Chevalley Isabelle · Nationalrat · 2016-06-02
Chevalley Isabelle · Nationalrat · Waadt · Grünliberale Fraktion · 2016-06-02
Wortprotokoll
Selon le Haut-Commissariat des Nations Unies aux droits de l'homme, ce sont plus de [PAGE 804] 60 millions de personnes qui sont déplacées. Les crises humanitaires deviennent plus complexes, plus longues et plus meurtrières. Ce n'est pas le moment de couper dans ces crédits d'une importance nationale et internationale. Les mesures d'aide d'urgence et de reconstruction soutenues par la Suisse atteignent directement plus de 3 millions de personnes par an. Si on ne fournit pas de tentes, par exemple, aux réfugiés dans les pays proches des conflits, ces derniers seront obligés de se déplacer plus loin, pour pouvoir mettre leur famille à l'abri.
Nous savons que la pauvreté provient en très grande partie de problèmes en lien avec l'agriculture. L'aide suisse a permis d'améliorer la sécurité alimentaire de plus de 10 millions de petits paysans et de leurs familles. Contrairement à l'attitude de certains agriculteurs UDC, qui veulent simplement baisser les moyens de la Direction du développement et de la coopération, je connais plusieurs organisations paysannes suisses qui viennent en aide aux paysans du Sud, comme l'association "Les paysans solidaires". On ne peut pas opposer les crédits de l'aide au développement et ceux de l'agriculture suisse. Les paysans suisses devraient être de ceux qui comprennent le mieux la problématique de leurs congénères du Sud. Pourquoi pas plus d'élan de solidarité à leur égard?

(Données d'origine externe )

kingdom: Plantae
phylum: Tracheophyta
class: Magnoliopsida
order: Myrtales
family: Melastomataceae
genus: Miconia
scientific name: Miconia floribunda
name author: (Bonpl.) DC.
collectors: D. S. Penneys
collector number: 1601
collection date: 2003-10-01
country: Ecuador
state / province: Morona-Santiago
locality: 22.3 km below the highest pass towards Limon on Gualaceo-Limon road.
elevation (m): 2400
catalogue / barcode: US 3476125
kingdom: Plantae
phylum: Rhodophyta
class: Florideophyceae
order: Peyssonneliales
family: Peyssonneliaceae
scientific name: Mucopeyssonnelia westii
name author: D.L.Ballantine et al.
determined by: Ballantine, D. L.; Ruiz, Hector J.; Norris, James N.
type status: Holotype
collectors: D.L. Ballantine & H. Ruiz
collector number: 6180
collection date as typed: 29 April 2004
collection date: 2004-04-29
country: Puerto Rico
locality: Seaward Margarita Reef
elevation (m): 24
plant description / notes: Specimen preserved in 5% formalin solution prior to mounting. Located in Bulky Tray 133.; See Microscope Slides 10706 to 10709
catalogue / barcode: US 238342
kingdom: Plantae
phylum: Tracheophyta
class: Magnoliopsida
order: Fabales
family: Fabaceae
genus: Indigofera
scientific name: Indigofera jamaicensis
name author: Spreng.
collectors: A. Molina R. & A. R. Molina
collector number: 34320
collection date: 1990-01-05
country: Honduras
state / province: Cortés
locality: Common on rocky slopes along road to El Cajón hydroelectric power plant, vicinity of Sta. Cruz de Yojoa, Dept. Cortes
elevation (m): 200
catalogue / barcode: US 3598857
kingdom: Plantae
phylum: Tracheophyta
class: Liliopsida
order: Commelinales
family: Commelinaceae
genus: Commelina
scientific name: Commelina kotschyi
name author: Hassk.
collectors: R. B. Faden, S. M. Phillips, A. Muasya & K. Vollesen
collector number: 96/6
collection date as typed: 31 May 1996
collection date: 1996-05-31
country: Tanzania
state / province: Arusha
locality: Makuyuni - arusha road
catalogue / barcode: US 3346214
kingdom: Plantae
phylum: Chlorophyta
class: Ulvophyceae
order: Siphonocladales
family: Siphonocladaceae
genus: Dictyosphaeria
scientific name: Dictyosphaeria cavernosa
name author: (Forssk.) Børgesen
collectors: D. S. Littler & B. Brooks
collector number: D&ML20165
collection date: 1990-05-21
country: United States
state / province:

Ma minorité III demande simplement de respecter le vote du Parlement de 2011, qui enjoint au Conseil fédéral de fixer les moyens de l'aide au développement à 0,5 pour cent du revenu national brut. Cet objectif a été atteint en 2015, mais aujourd'hui le Conseil fédéral veut l'abaisser à 0,48 pour cent, alors que la Suisse s'est engagée au niveau international à viser 0,7 pour cent. D'autres pays moins riches que nous font preuve d'une plus grande solidarité, puisque la Grande-Bretagne a été au-delà de 0,7 pour cent, tout comme le Danemark, avec 0,85 pour cent, tandis que la Suède, la Norvège et le Luxembourg ont même presque atteint, voire dépassé, 1 pour cent du revenu national brut.
Je le répète, cet argent est de l'argent bien investi. Je vous demande donc d'accepter ma proposition, qui est raisonnable.